Built in 2003 with 24 units averaging approximately 532 square feet, the property skews newer than the neighborhood’s typical 1980s stock, offering a relative competitive edge versus older assets while still warranting targeted system updates and light value-add. The immediate neighborhood shows strong renter concentration and solid access to daily-needs retail and restaurants, though overall occupancy has trended softer; disciplined leasing and renewal management will be important. According to CRE market data from WDSuite, national benchmarks place local rents in the upper half and ownership costs relatively high versus incomes, which tends to sustain renter reliance on multifamily housing.

Within a 3-mile radius, WDSuite points to rising household counts and projected population growth, alongside smaller average household sizes over the next five years—conditions that typically expand the renter pool and support occupancy stability. Balancing this with prudent affordability management (rent-to-income) and attention to neighborhood safety trends can help preserve retention and pricing power in line with metro comparables.

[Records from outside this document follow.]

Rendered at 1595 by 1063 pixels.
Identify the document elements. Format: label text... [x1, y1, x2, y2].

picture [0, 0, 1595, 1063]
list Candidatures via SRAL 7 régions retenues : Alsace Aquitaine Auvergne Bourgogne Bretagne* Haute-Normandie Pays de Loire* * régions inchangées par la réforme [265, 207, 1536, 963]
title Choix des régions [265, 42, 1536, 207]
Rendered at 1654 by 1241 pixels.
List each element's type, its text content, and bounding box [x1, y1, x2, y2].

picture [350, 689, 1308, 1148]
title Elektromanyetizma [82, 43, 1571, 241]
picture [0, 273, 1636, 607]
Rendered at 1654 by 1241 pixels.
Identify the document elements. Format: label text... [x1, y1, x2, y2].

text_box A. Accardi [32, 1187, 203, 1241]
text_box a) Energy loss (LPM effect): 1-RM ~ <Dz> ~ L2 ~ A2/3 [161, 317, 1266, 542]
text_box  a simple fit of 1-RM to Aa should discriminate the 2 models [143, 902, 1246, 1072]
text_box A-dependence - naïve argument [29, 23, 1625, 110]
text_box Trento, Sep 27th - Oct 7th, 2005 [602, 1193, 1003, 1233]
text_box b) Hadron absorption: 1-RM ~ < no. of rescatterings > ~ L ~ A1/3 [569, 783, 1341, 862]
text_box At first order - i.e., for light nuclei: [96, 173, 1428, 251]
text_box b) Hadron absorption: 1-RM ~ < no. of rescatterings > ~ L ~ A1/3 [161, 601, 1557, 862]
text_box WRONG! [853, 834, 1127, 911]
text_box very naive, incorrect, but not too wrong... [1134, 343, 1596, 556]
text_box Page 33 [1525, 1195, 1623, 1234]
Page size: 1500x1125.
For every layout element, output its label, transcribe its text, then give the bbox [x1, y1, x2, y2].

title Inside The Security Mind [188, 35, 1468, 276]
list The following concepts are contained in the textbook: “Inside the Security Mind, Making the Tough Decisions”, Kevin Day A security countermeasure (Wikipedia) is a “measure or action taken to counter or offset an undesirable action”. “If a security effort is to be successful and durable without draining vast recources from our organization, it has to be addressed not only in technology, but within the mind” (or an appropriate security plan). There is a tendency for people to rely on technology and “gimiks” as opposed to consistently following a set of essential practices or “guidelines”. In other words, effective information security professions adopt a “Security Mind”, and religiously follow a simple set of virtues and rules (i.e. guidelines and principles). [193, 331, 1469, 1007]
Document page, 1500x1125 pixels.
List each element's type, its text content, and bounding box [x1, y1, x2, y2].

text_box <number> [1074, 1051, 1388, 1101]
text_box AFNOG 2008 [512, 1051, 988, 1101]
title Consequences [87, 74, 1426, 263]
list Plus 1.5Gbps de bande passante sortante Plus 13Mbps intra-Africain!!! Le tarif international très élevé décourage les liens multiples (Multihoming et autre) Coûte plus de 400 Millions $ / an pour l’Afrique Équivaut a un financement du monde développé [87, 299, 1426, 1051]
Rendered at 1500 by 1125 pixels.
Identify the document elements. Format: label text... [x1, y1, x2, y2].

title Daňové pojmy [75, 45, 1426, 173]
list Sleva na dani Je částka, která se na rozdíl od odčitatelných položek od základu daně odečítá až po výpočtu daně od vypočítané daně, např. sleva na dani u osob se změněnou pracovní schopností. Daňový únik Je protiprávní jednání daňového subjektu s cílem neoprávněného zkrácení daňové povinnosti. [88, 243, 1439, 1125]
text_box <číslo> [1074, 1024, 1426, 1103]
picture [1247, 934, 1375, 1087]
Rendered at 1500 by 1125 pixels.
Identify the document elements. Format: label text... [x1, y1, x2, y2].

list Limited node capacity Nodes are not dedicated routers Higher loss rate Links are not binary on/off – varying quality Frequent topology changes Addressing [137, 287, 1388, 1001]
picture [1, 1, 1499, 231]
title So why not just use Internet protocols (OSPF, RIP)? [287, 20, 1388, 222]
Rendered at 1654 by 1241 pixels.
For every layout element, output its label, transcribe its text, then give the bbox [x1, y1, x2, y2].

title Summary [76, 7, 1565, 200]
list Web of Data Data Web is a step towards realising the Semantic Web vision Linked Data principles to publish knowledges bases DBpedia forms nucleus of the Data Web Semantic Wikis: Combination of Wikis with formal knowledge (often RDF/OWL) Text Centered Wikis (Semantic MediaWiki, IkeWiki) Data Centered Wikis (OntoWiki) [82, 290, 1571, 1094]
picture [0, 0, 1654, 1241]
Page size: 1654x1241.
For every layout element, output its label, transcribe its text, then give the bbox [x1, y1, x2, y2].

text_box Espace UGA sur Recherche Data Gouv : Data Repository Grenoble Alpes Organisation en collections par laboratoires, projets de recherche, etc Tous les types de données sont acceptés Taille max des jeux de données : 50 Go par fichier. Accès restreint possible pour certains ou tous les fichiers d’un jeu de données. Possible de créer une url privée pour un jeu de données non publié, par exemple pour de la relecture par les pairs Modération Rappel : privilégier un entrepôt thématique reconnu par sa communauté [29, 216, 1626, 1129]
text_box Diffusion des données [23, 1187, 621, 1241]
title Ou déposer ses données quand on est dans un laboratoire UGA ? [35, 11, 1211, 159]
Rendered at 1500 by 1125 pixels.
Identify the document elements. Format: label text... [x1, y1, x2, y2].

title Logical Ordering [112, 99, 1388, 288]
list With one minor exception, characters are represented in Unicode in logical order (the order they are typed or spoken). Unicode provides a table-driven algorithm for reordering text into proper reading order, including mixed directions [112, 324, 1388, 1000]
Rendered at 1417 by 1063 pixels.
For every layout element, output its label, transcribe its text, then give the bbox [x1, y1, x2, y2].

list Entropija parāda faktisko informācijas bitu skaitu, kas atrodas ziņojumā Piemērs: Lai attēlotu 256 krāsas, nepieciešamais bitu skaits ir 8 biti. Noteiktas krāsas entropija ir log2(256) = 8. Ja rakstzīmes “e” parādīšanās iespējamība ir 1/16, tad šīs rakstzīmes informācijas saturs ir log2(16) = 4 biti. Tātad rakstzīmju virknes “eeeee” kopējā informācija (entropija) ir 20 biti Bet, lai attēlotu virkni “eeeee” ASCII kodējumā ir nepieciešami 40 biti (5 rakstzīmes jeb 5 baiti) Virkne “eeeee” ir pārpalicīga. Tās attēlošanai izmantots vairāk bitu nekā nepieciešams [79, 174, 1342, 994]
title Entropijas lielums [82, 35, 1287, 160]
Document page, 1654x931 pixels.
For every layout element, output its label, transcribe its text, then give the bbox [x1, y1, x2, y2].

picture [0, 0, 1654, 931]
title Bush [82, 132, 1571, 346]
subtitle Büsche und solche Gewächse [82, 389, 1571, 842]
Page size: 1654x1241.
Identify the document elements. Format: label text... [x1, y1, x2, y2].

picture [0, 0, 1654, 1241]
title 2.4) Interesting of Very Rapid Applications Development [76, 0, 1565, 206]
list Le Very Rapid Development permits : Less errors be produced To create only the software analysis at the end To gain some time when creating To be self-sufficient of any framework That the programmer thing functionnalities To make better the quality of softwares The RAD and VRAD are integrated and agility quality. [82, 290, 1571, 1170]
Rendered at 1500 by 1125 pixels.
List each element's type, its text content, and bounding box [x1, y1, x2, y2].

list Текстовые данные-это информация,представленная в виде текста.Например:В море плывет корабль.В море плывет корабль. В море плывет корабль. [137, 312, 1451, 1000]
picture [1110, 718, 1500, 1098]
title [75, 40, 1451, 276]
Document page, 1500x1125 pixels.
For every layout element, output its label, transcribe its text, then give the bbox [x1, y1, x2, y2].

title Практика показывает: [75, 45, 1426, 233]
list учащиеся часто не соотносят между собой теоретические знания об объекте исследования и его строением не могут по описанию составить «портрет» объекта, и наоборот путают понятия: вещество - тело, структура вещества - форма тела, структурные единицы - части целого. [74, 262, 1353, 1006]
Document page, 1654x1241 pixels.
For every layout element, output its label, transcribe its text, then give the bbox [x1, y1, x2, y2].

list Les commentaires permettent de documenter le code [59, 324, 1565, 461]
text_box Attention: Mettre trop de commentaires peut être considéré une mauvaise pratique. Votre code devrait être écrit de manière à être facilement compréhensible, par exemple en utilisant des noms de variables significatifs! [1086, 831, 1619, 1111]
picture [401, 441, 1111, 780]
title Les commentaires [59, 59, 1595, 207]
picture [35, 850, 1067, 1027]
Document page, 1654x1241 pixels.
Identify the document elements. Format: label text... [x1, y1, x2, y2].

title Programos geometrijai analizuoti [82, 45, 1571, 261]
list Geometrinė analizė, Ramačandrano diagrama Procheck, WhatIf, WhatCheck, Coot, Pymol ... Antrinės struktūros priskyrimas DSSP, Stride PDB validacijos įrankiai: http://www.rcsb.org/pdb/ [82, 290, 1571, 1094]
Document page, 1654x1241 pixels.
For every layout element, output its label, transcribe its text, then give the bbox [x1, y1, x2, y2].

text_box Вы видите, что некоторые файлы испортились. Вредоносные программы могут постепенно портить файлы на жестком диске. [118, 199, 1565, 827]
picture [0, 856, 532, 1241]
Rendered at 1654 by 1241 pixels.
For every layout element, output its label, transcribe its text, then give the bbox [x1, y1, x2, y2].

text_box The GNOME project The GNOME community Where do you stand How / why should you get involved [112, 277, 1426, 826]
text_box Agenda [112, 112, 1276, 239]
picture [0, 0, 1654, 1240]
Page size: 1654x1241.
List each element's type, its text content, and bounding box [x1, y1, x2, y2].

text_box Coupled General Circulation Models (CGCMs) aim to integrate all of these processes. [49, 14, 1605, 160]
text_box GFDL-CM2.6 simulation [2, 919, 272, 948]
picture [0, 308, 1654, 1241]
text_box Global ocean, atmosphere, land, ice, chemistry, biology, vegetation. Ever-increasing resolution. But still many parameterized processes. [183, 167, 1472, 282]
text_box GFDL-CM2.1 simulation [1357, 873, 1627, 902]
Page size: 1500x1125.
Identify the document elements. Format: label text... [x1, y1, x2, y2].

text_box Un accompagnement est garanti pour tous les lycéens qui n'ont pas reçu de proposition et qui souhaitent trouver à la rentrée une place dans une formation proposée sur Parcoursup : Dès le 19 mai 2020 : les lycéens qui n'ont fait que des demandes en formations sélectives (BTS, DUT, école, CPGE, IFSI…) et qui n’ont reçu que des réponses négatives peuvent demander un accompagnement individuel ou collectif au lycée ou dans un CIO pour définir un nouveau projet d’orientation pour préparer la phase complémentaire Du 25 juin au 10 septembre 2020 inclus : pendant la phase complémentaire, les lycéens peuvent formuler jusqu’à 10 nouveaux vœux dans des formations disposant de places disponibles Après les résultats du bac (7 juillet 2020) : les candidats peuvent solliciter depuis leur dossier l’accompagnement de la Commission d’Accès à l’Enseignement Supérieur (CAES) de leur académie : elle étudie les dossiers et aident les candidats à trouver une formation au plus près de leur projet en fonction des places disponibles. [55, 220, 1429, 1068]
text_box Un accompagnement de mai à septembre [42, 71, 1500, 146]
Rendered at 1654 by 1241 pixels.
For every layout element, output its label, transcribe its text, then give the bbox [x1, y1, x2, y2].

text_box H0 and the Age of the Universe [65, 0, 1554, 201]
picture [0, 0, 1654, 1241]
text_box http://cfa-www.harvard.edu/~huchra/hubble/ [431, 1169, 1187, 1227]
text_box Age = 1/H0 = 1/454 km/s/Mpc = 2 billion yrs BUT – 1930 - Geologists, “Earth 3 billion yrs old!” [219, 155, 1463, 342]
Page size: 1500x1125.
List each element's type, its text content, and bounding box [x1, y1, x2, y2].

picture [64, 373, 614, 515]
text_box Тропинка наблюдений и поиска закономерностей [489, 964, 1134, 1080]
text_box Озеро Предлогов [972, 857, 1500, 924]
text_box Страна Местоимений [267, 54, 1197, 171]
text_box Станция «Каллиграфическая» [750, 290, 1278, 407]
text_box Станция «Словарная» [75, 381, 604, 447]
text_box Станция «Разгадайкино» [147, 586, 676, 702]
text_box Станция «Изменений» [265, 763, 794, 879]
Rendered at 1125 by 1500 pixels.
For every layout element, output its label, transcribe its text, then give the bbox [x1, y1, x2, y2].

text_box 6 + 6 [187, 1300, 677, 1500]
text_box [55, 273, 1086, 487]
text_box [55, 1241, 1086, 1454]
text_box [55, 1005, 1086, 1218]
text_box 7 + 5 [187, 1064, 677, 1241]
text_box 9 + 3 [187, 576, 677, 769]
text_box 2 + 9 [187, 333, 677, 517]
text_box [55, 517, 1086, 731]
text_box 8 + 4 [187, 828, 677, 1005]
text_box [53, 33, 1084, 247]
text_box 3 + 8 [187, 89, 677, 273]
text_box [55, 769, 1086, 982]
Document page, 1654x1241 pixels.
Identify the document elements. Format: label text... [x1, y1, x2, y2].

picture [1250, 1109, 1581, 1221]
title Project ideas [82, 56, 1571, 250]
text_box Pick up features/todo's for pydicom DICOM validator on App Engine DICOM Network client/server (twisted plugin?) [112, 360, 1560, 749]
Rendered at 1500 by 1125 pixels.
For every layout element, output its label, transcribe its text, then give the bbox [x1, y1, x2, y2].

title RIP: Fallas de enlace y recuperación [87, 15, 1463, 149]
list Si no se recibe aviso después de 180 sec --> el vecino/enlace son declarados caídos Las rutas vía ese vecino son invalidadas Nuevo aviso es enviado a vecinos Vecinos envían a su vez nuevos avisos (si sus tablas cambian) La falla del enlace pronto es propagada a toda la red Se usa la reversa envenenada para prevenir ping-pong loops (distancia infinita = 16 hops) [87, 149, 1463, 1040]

  • Newer 2003 vintage versus local average, with potential for selective value-add and operational upgrades.
  • Strong neighborhood renter concentration supports tenant base depth and leasing velocity.
  • Daily-needs retail and dining density underpin resident convenience and renewal potential.
  • 3-mile outlook shows household growth and smaller household sizes, expanding the renter pool.
  • Risks: below-metro occupancy and weaker safety benchmarks call for conservative underwriting and active management.